■ Written task ■
Once you find the line with "assign f3 = d8;", copy it and every line after it through the end of the entries below, exactly as written.
─── Record extracts ───
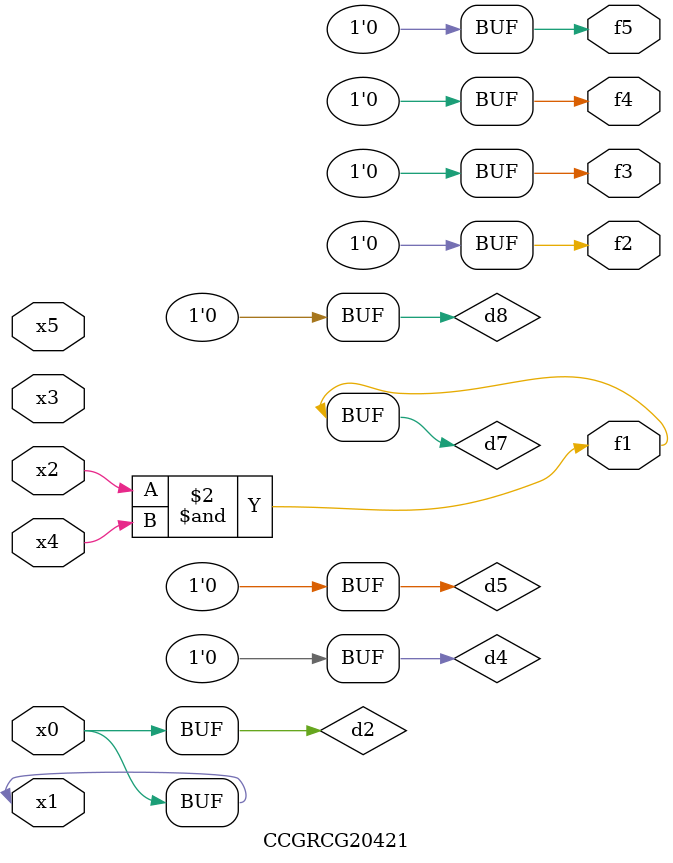
<source format=v>
module CCGRCG20421(
	input x0, x1, x2, x3, x4, x5,
	output f1, f2, f3, f4, f5
);

	wire d1, d2, d3, d4, d5, d6, d7, d8, d9;

	nand (d1, x1);
	buf (d2, x0, x1);
	nand (d3, x2, x4);
	and (d4, d1, d2);
	and (d5, d1, d2);
	nand (d6, d1, d3);
	not (d7, d3);
	xor (d8, d5);
	nor (d9, d5, d6);
	assign f1 = d7;
	assign f2 = d8;
	assign f3 = d8;
	assign f4 = d8;
	assign f5 = d8;
endmodule

</source>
───
■ Solution for this problem ■
	assign f3 = d8;
	assign f4 = d8;
	assign f5 = d8;
endmodule

</source>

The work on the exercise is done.